(Stored data entries)
=== Begin Enclosure ===

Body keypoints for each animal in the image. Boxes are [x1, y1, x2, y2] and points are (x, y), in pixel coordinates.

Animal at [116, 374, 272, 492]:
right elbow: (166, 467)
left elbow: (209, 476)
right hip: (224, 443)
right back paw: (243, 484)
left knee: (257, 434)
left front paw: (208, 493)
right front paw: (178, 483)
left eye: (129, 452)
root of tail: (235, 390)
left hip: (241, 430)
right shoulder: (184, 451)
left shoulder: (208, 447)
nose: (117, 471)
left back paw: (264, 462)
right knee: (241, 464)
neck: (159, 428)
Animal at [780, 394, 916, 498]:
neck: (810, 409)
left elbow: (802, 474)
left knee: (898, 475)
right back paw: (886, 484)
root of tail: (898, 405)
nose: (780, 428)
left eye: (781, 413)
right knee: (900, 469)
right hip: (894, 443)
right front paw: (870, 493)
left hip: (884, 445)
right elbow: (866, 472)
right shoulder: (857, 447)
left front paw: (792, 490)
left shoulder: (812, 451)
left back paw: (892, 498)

=== End Enclosure ===
=== Begin Enclosure ===

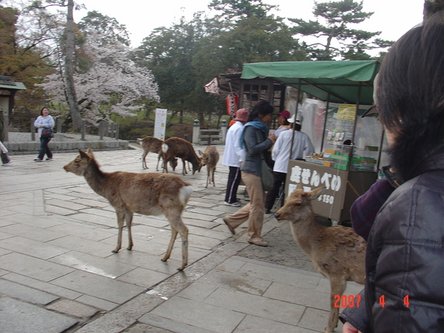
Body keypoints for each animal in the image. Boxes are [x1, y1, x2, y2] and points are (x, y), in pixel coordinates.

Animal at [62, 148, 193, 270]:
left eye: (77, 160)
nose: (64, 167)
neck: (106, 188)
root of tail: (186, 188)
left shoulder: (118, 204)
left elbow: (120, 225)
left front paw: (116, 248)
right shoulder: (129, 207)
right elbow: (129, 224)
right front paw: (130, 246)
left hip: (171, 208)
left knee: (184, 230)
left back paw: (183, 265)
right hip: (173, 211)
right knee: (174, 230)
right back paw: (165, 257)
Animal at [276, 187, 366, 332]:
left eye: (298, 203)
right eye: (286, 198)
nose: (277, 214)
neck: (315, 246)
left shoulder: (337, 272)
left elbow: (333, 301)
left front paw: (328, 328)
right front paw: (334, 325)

=== End Enclosure ===

(Task instructions)
Look above for the line holding "left shoulder: (337, 272)" and the line holding "right front paw: (334, 325)". Retype both, and every line between them, word for word and nothing else.

(Exercise solution)
left shoulder: (337, 272)
left elbow: (333, 301)
left front paw: (328, 328)
right front paw: (334, 325)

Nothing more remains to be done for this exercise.